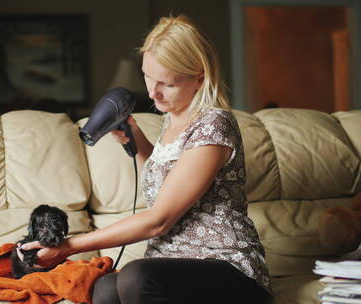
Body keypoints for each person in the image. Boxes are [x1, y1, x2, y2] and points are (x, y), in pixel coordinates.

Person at [17, 15, 272, 304]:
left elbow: (158, 220)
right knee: (106, 289)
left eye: (167, 84)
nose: (152, 92)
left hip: (226, 269)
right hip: (171, 263)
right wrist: (136, 138)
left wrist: (67, 247)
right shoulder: (172, 118)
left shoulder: (214, 125)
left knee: (137, 277)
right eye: (148, 76)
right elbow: (166, 184)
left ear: (199, 76)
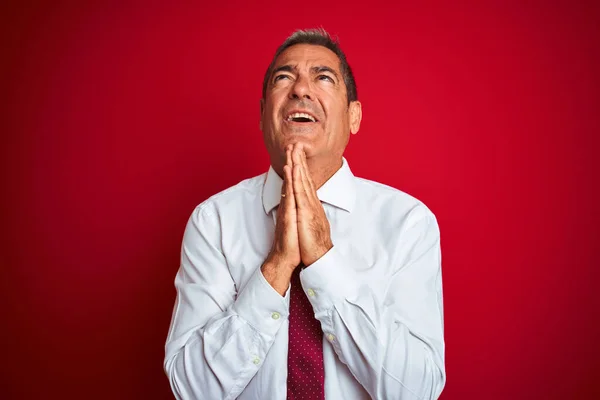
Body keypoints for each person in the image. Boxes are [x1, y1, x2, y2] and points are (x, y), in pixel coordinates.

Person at [163, 28, 445, 400]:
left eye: (323, 77)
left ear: (353, 117)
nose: (300, 90)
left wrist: (323, 262)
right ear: (264, 115)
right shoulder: (213, 221)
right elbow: (191, 389)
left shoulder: (408, 223)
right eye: (284, 77)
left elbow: (418, 390)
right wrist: (276, 267)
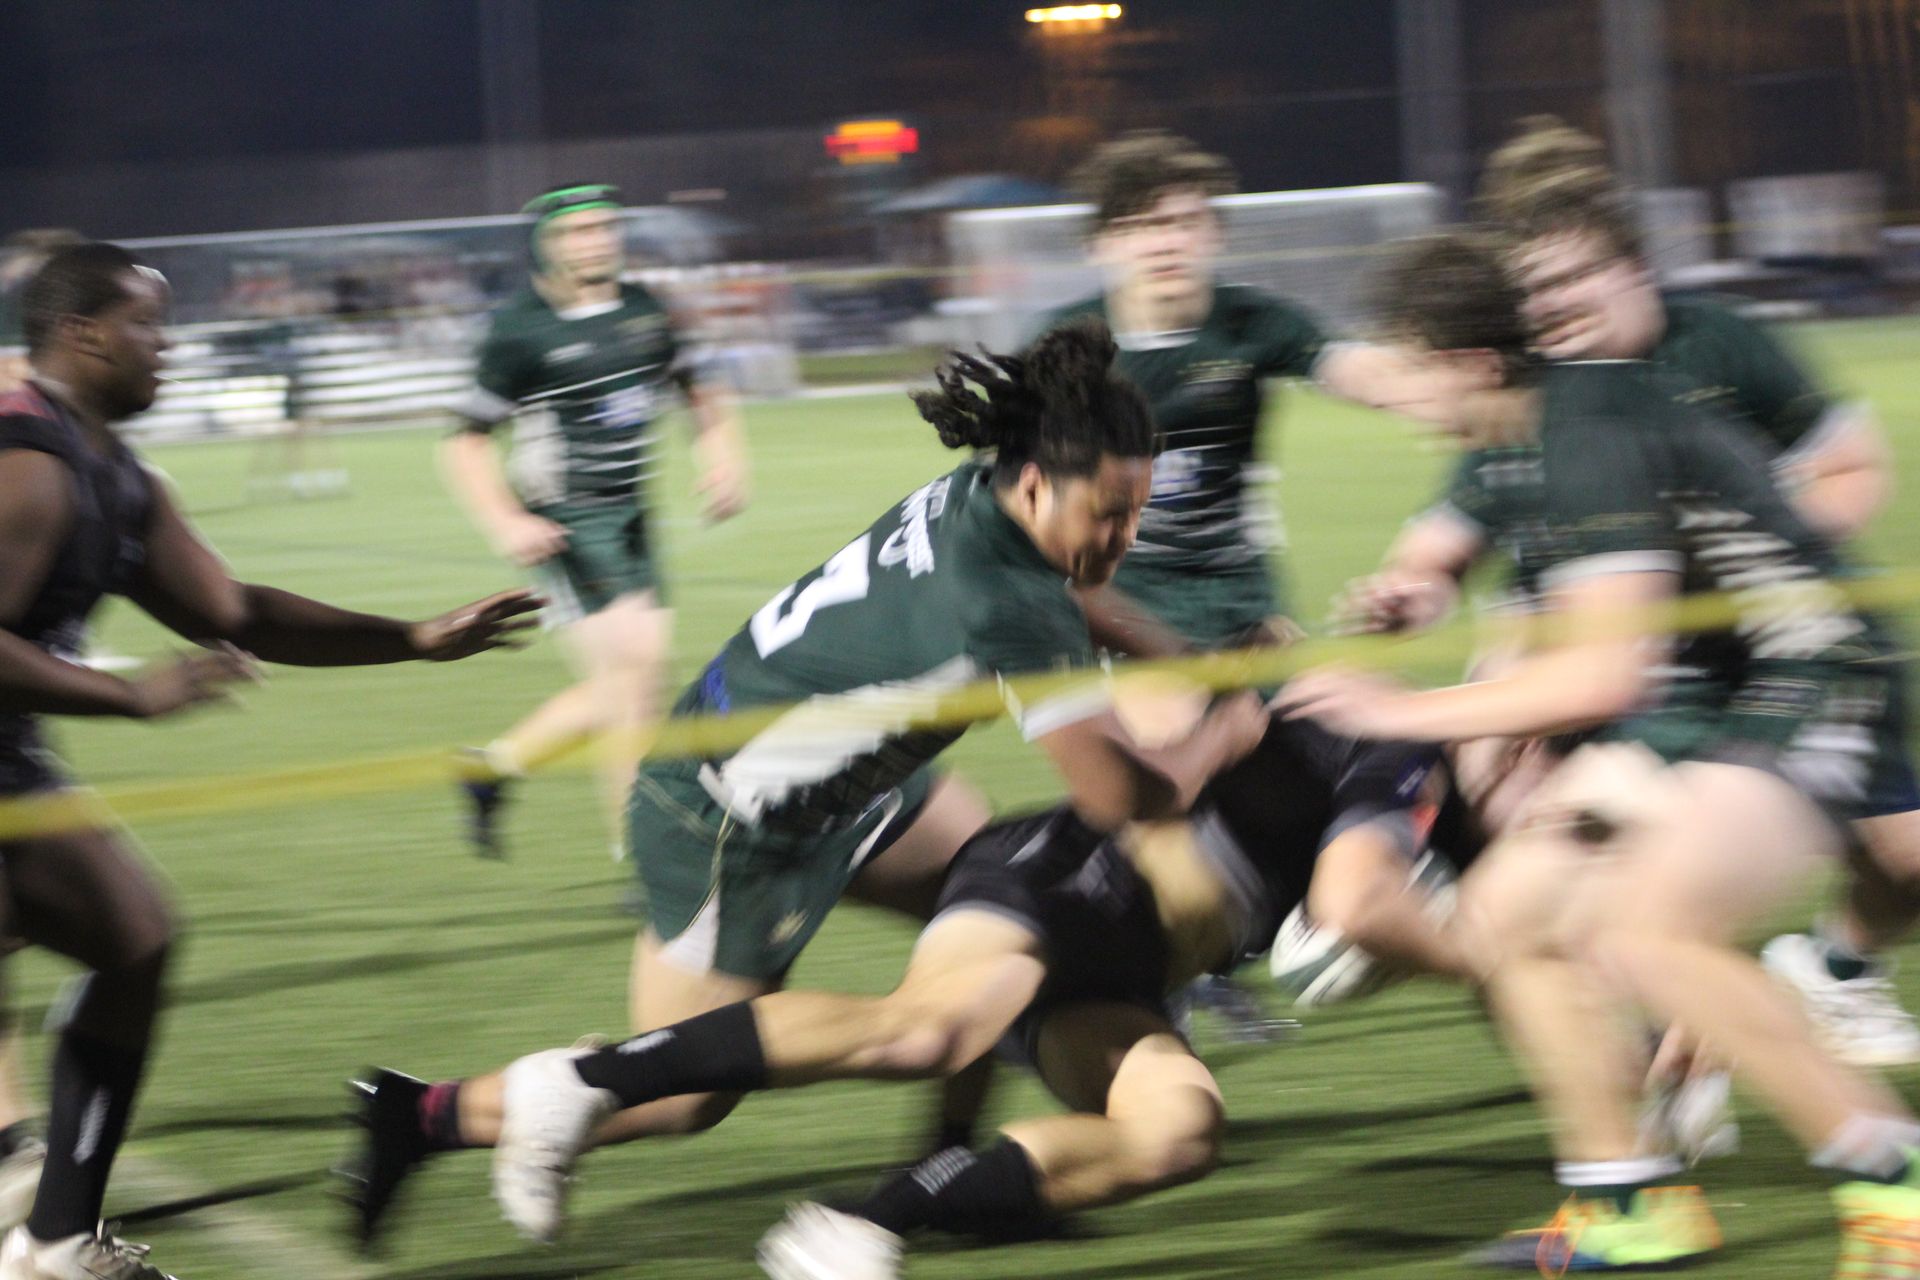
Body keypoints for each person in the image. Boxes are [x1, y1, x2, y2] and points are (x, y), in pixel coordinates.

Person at [342, 320, 1271, 1247]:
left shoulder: (984, 499)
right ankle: (426, 1116)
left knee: (995, 895)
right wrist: (1229, 724)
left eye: (1137, 510)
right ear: (1035, 483)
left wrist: (1196, 661)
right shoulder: (1008, 603)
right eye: (1110, 514)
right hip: (725, 812)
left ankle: (943, 1164)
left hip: (842, 787)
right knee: (688, 1098)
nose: (1126, 534)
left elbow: (1077, 594)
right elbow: (1122, 799)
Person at [1285, 231, 1920, 1273]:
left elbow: (1600, 679)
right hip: (1709, 694)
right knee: (1508, 915)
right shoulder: (1523, 428)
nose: (1385, 389)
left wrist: (1397, 713)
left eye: (1399, 363)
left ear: (1466, 363)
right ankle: (1627, 1199)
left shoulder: (1586, 436)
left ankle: (1894, 1181)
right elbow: (1479, 575)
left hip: (1812, 680)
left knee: (1647, 929)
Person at [351, 690, 1460, 1275]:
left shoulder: (1455, 799)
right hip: (1052, 873)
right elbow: (1334, 872)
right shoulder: (1382, 739)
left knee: (1179, 1127)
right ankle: (576, 1075)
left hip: (1118, 976)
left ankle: (860, 1224)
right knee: (914, 1032)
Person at [0, 241, 540, 1280]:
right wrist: (127, 693)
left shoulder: (117, 474)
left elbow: (234, 610)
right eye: (148, 324)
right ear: (81, 334)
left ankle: (56, 1241)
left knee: (136, 936)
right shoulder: (25, 464)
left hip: (8, 756)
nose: (169, 344)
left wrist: (414, 637)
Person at [1348, 119, 1919, 1067]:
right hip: (1618, 665)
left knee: (1903, 862)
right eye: (1538, 287)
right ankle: (1636, 1060)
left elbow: (1851, 466)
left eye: (1576, 277)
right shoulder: (1544, 392)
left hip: (1774, 652)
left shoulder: (1717, 349)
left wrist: (1751, 567)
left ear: (1637, 267)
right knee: (1542, 828)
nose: (1557, 303)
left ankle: (1826, 976)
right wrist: (1412, 592)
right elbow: (1456, 527)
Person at [444, 183, 750, 858]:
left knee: (635, 684)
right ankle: (642, 860)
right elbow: (464, 442)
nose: (596, 241)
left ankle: (493, 767)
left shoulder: (645, 311)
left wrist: (722, 458)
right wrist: (505, 521)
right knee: (632, 689)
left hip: (634, 517)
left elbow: (700, 389)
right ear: (547, 244)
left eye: (605, 228)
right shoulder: (520, 330)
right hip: (564, 522)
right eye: (578, 232)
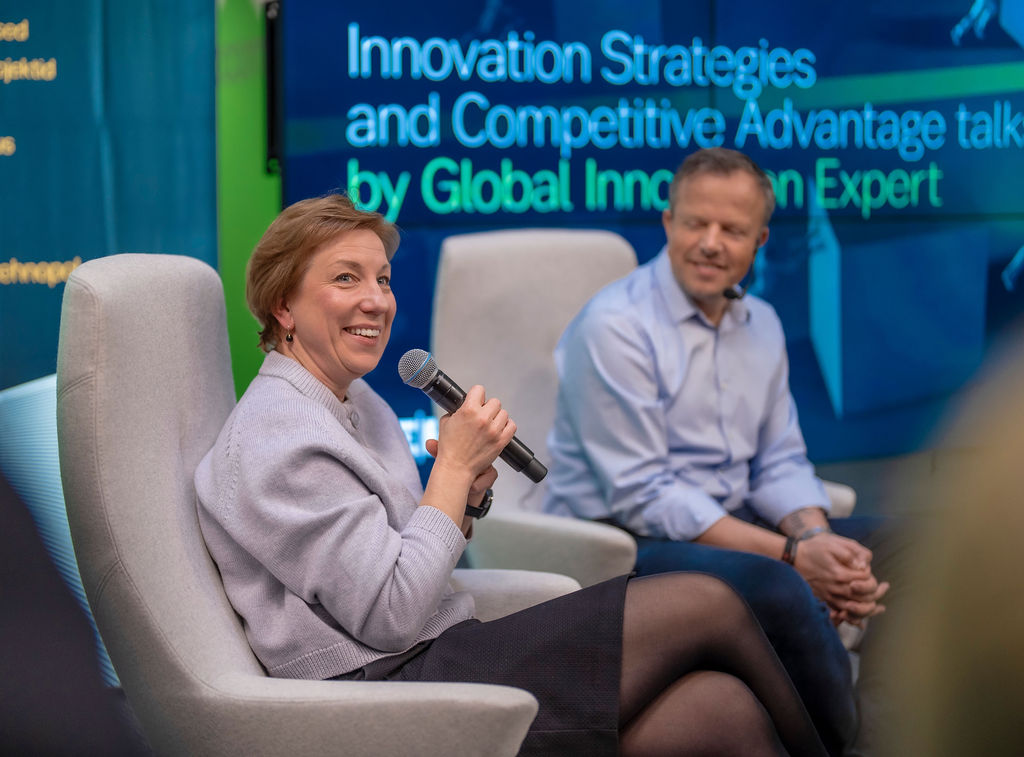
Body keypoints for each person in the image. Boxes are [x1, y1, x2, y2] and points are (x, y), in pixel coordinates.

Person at [194, 193, 830, 756]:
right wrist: (451, 469)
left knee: (719, 708)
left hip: (436, 648)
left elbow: (404, 562)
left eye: (383, 279)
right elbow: (391, 614)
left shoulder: (354, 400)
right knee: (707, 602)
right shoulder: (282, 438)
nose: (376, 301)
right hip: (384, 690)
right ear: (283, 306)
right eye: (345, 278)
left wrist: (464, 498)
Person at [543, 148, 903, 756]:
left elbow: (779, 462)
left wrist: (818, 542)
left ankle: (896, 730)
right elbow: (644, 494)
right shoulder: (615, 324)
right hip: (624, 540)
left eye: (732, 230)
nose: (710, 243)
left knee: (908, 546)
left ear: (759, 240)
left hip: (734, 522)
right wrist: (793, 557)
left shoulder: (762, 323)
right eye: (695, 223)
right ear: (668, 223)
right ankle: (847, 746)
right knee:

====================

**Exercise instructions:** In the records above, some lines hold the word "nose"; copy each such line.

**Output for this task:**
nose: (152, 92)
nose: (300, 90)
nose: (1126, 534)
nose: (1385, 389)
nose: (169, 344)
nose: (1557, 303)
nose: (596, 241)
nose: (376, 301)
nose: (710, 243)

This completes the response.